Clamp slides in a T-track that is secured to base with epoxy
Fence is designed so that accessories can be swapped between the sleds


----------



## Tool Agnostic (Aug 13, 2017)

Nice video!

I won a Rockler small parts sled a few years ago at a woodworking club Christmas party. I use it often and like it very much. It is light, fast, and easy to use. In my opinion, most woodworkers would get a lot of benefit from a small parts sled.

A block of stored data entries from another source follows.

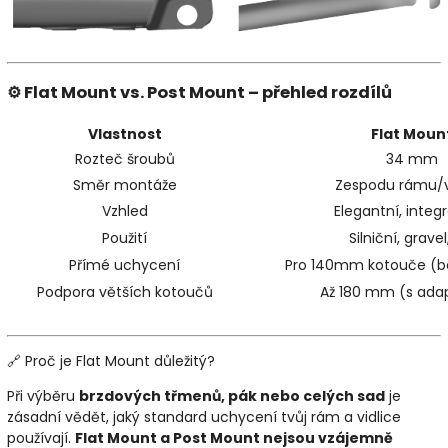
⚙️ Flat Mount vs. Post Mount – přehled rozdílů
Vlastnost
Flat Moun
Rozteč šroubů
34 mm
Směr montáže
Zespodu rámu/v
Vzhled
Elegantní, integ
Použití
Silniční, grave
Přímé uchycení
Pro 140mm kotouče (b
Podpora větších kotoučů
Až 180 mm (s ada
🔗 Proč je Flat Mount důležitý?
Při výběru
brzdových třmenů, pák nebo celých sad
je
zásadní vědět, jaký standard uchycení tvůj rám a vidlice
používají.
Flat Mount a Post Mount nejsou vzájemně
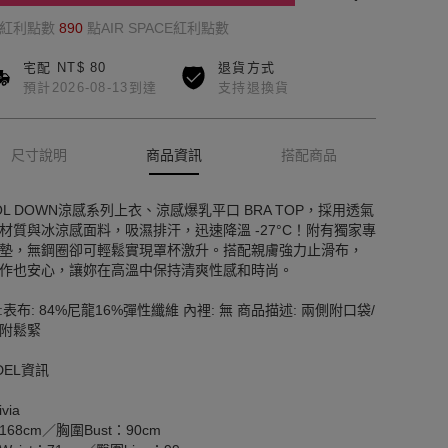
的紅利點數
890
點AIR SPACE紅利點數
宅配 NT$ 80
退貨方式
預計2026-08-13到達
支持退換貨
尺寸說明
商品資訊
搭配商品
OL DOWN涼感系列上衣、涼感爆乳平口 BRA TOP，採用透氣
材質與冰涼感面料，吸濕排汗，迅速降溫 -27°C！附有獨家專
墊，無鋼圈卻可輕鬆實現罩杯激升。搭配親膚強力止滑布，
作也安心，讓妳在高溫中保持清爽性感和時尚。
:表布: 84%尼龍16%彈性纖維 內裡: 無 商品描述: 兩側附口袋/
附鬆緊
DEL資訊
via
168cm／胸圍Bust：90cm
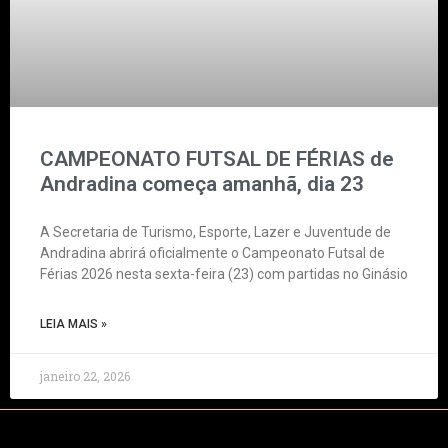
CAMPEONATO FUTSAL DE FÉRIAS de
Andradina começa amanhã, dia 23
A Secretaria de Turismo, Esporte, Lazer e Juventude de
Andradina abrirá oficialmente o Campeonato Futsal de
Férias 2026 nesta sexta-feira (23) com partidas no Ginásio
LEIA MAIS »
janeiro 22, 2026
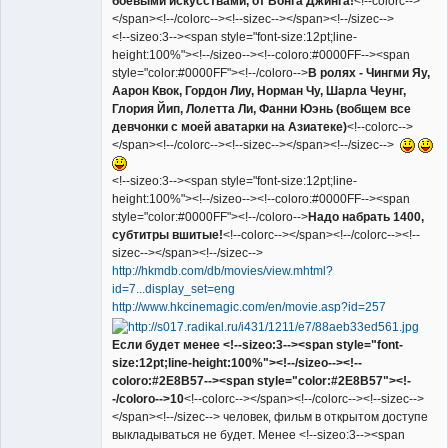
боевыми искусствами, от Вонга Джинга!
<!--colorc-->
</span><!--/colorc--><!--sizec--></span><!--/sizec-->
<!--sizeo:3--><span style="font-size:12pt;line-
height:100%"><!--/sizeo--><!--coloro:#0000FF--><span
style="color:#0000FF"><!--/coloro-->
В ролях - Чингми Яу,
Аарон Квок, Гордон Лиу, Норман Чу, Шарла Чеунг,
Глория Йип, Лолетта Ли, Фанни Юэнь (вобщем все
девчонки с моей аватарки на Азиатеке)
<!--colorc-->
</span><!--/colorc--><!--sizec--></span><!--/sizec-->
<!--sizeo:3--><span style="font-size:12pt;line-
height:100%"><!--/sizeo--><!--coloro:#0000FF--><span
style="color:#0000FF"><!--/coloro-->
Надо набрать 1400,
субтитры вшитые!
<!--colorc--></span><!--/colorc--><!--
sizec--></span><!--/sizec-->
http://hkmdb.com/db/movies/view.mhtml?
id=7...display_set=eng
http://www.hkcinemagic.com/en/movie.asp?id=257
Если будет менее <!--sizeo:3--><span style="font-
size:12pt;line-height:100%"><!--/sizeo--><!--
coloro:#2E8B57--><span style="color:#2E8B57"><!-
-/coloro-->10
<!--colorc--></span><!--/colorc--><!--sizec-->
</span><!--/sizec--> человек, фильм в открытом доступе
выкладываться не будет. Менее <!--sizeo:3--><span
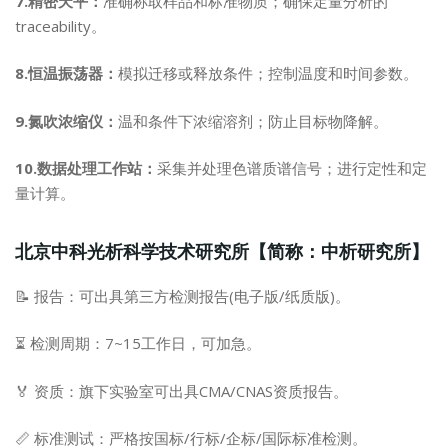
7.精密天平：
准确称取样品和标准物质；确保定量分析的
traceability。
8.恒温振荡器：
模拟迁移或释放条件；控制温度和时间参数。
9.氮吹浓缩仪：
温和条件下浓缩溶剂；防止目标物降解。
10.数据处理工作站：
采集并处理色谱质谱信号；进行定性和定
量计算。
北京中科光析科学技术研究所【简称：中析研究所】
📝 报告：可出具第三方检测报告(电子版/纸质版)。
⏳ 检测周期：7~15工作日，可加急。
🏅 资质：旗下实验室可出具CMA/CNAS资质报告。
📏 标准测试：严格按国标/行标/企标/国际标准检测。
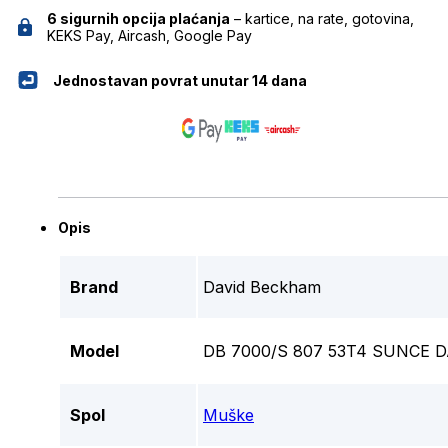
6 sigurnih opcija plaćanja
– kartice, na rate, gotovina,
KEKS Pay, Aircash, Google Pay
Jednostavan povrat unutar 14 dana
Opis
Brand
David Beckham
Model
DB 7000/S 807 53T4 SUNCE 
Spol
Muške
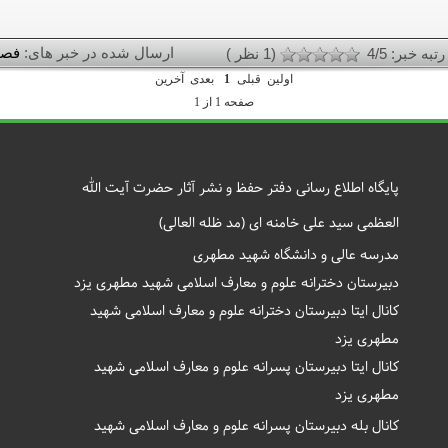
ارسال شده در خبر های:
فصل
رتبه خبر: 4/5
(1 نظر )
اولین
قبلی
1
بعدی
آخرین
صفحه 1 از 1
پايگاه اطلاع رسانی دفتر حفظ و نشر آثار حضرت آيت الله
العظمی سيد علی خامنه ای (مد ظله العالی)
مدرسه عالی و دانشگاه شهید مطهری
دبیرستان دخترانه علوم و معارف اسلامی شهید مطهری یزد
کانال ایتا دبیرستان دخترانه علوم و معارف اسلامی شهید
مطهری یزد
کانال ایتا دبیرستان پسرانه علوم و معارف اسلامی شهید
مطهری یزد
کانال بله دبیرستان پسرانه علوم و معارف اسلامی شهید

The only problem I have with sleds in general is storage. There is no easy way to store them. They don't compress, fold, stack, or fit well in cabinets. I noticed the handles on yours and see hanging holes on others, but then they take up a lot of wall space. Some people hang them from the ends of the their table saws, but that doesn't work for me.


----------



## kwoodhands (May 1, 2020)

Square the fence to the miter slots a different way. Based on the principal of squaring a miter gauge to the slots. I simply loosen the head a bit, turn it upside down and slide the bar thru the slot .When the head is tight against the table edge the locking clamp is tightened. Now the miter gauge is a perfect 90° to the slot.
With a crosscut sled The principal is the same. I start by rabbiting the fence about 1/8" deep leaving 1/4" x 1/8" lip.
The sled is placed on the table after the runners are attached. The fence is placed on the sled with the rabbited lip against the table edge. Then the fence rabbit is glued and placed back on the sled. I use hot hide glue so clamping is not necessary. I hold the fence in place for about 5 minutes. 
When the glue is completely set, I wait at least 30 minutes, then turn the sled upside down and add a few screws. The lip is now removed. I just plane the lip as it is only 1/8" x 1/4". 
Now the fence will be square to the miter slots.
mike


----------